Dataset entries>
Segment Open
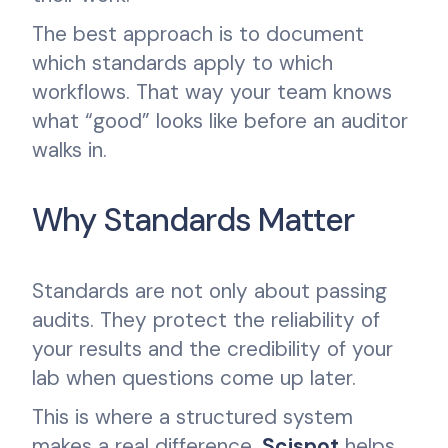
The best approach is to document
which standards apply to which
workflows. That way your team knows
what “good” looks like before an auditor
walks in.
Why Standards Matter
Standards are not only about passing
audits. They protect the reliability of
your results and the credibility of your
lab when questions come up later.
This is where a structured system
makes a real difference.
Scispot
helps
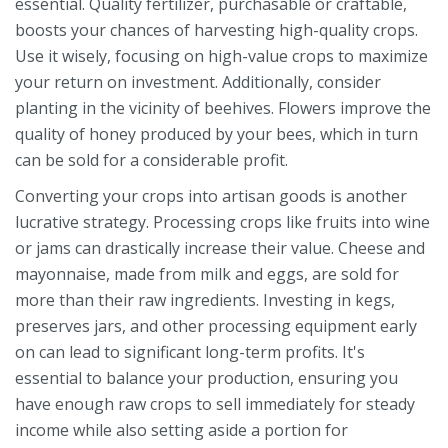
essential. Quality fertilizer, purchasable or craftable,
boosts your chances of harvesting high-quality crops.
Use it wisely, focusing on high-value crops to maximize
your return on investment. Additionally, consider
planting in the vicinity of beehives. Flowers improve the
quality of honey produced by your bees, which in turn
can be sold for a considerable profit.
Converting your crops into artisan goods is another
lucrative strategy. Processing crops like fruits into wine
or jams can drastically increase their value. Cheese and
mayonnaise, made from milk and eggs, are sold for
more than their raw ingredients. Investing in kegs,
preserves jars, and other processing equipment early
on can lead to significant long-term profits. It's
essential to balance your production, ensuring you
have enough raw crops to sell immediately for steady
income while also setting aside a portion for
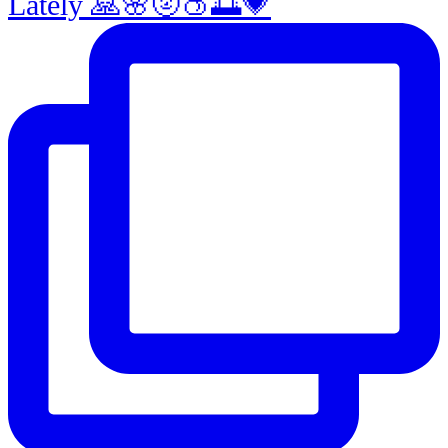
Lately 🙏🌸🌝🍑🌅💗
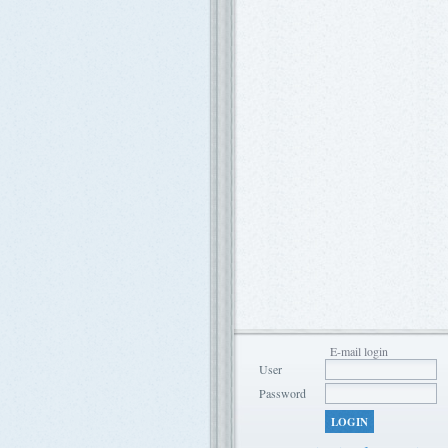
E-mail login
User
Password
LOGIN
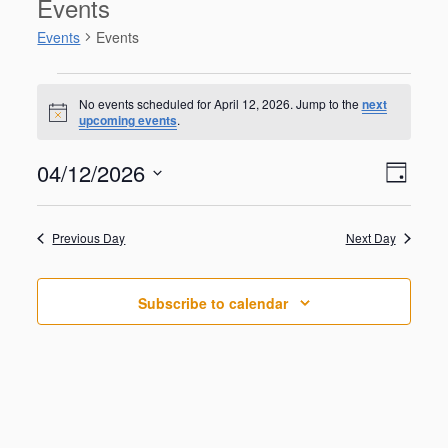
Events
Events
Events
Events
for
No events scheduled for April 12, 2026. Jump to the
next
N
upcoming events
.
April
o
t
12,
V
E
04/12/2026
i
2026
D
v
c
i
S
e
e
a
e
n
e
y
w
Previous Day
Next Day
t
l
V
s
e
i
N
c
e
Subscribe to calendar
t
a
w
d
s
v
a
N
i
a
t
g
v
e
i
a
.
g
t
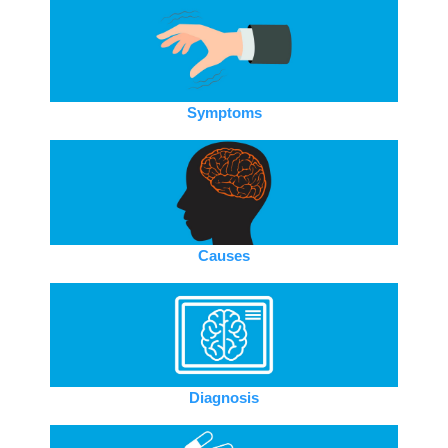
Symptoms
Causes
Diagnosis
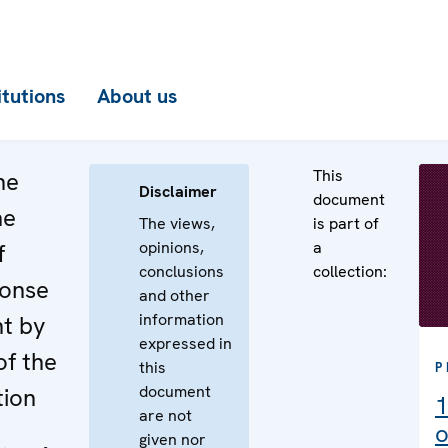
itutions
About us
This
he
Disclaimer
document
he
The views,
is part of
opinions,
a
f
conclusions
collection:
ponse
and other
information
nt by
expressed in
of the
this
P
document
tion
1
are not
o
given nor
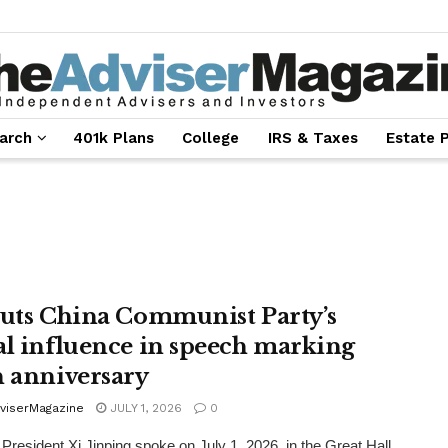
arch
401k Plans
College
IRS & Taxes
Estate 
outs China Communist Party’s
al influence in speech marking
h anniversary
viserMagazine
JULY 1, 2026
0
President Xi Jinping spoke on July 1, 2026, in the Great Hall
Segment Closed
Aim of the exercise>
Go through the data, and copy each line in which the word "their" appears.

Solution below>
or jams can drastically increase their value. Cheese and
more than their raw ingredients. Investing in kegs,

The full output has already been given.